The Dutch Economy In 2026: Moderate Growth Ahead


(MENAFN- ING)

Looking to 2026, the Dutch economy faces a mix of geopolitical uncertainty and structural constraints. The rapid shifts in trade, defence spending, and governance seen in 2025 will continue to shape outcomes, though their full impact will unfold gradually.

US tariff hikes are still weighing on exports, and secondary effects – such as intensified Chinese competition in non-US markets – are expected to grow.

Meanwhile, European defence investments and German infrastructure spending should provide some support, while a new Dutch cabinet could introduce policy changes that boost potential growth in the medium term.

We believe the consumer will make the largest contribution to economic growth in 2026, as investments and exports are set to show modest growth only and government expenditure growth slows.

Here are three key calls underpinning our base case on the Dutch economy.

For Dutch readers, we refer to this more in-depth outlook here.

Cautious Dutch consumers seem set to spend more

Dutch households are set to enjoy stronger purchasing power gains in 2026 than in 2025. This is mainly thanks to continued high wage growth, while government measures in income taxation and government allowances are also supportive in 2026. Many pensioners will benefit from the transition from the defined-benefit pension system to the new defined-contribution pension system, as it allows for quicker indexation of benefits. This could give consumption a boost after muted income developments for pensioners in 2025.

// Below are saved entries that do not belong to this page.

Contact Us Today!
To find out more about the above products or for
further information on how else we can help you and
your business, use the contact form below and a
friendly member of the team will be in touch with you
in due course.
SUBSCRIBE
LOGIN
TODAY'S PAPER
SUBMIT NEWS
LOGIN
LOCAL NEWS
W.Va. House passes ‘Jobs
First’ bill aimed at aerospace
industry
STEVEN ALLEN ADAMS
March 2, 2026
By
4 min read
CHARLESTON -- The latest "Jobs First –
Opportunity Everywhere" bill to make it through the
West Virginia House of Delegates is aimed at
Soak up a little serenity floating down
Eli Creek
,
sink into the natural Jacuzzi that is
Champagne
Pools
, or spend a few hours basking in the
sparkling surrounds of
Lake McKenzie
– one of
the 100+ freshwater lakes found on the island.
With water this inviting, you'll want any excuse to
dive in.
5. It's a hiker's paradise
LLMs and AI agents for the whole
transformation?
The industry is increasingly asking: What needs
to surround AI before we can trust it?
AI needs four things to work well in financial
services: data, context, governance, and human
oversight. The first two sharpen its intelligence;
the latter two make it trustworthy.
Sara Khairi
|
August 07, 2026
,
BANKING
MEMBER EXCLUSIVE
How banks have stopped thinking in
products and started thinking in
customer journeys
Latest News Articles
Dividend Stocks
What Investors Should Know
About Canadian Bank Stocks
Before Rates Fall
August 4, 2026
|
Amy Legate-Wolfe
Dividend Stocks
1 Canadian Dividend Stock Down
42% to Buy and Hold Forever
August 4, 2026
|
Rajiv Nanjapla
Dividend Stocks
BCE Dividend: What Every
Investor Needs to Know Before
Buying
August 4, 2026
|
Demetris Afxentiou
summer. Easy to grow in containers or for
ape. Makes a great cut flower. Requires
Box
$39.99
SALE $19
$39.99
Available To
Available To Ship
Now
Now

Yet, the high savings rate of households – currently around 17%, a level historically seen only during major crises – suggests that some caution remains. Even with the incomes of many households recovering from the inflation shock this year, many consumers still see prices as a reason to exercise some caution. For now, it seems that consumption growth in 2026 will be steady rather than spectacular. If confidence improves further, as it has started to do recently, spending could accelerate.

Dutch bottlenecks hold back investment in 2026

Despite a slight improvement in business sentiment, structural bottlenecks such as labour shortages, nitrogen restrictions and grid congestion continue to weigh on investment. Housing construction offers a bright spot, but broader corporate investment is hampered by moderate demand expectations and overcapacity in some (mainly industrial) sectors.

A new government is likely to prioritise tackling these constraints, as is suggested by a draft agenda written by the Social Liberals (D66) and Christian Democrats (CDA) – two parties that are most likely to be part of a broader coalition – which was released on 2 December. Although the formation of a government could well become complex, if the agenda is executed, this could lift confidence in 2026.

However, real improvements in potential output will take more time. Until then, investment growth will stay modest, leaving economic momentum reliant on increasing public investment (such as in defence and housing-related infrastructure), moderate export growth and especially accelerating consumer spending.

Inflation cools, but stays slightly above the ECB target

Price pressures have eased with energy costs falling and the euro strengthening. Food and housing costs are also expected to rise more slowly than in 2025. Still, domestic factors – such as relatively high wage cost growth, service inflation and tax adjustments (like a higher fuel tax and hike in VAT on accommodation) – will keep inflation above the ECB's 2% target.

We are forecasting an average HICP rate of 2.2% for 2026. While this is a welcome improvement from the 3.0% in 2025, it means the Netherlands will continue to face higher inflation than most eurozone peers.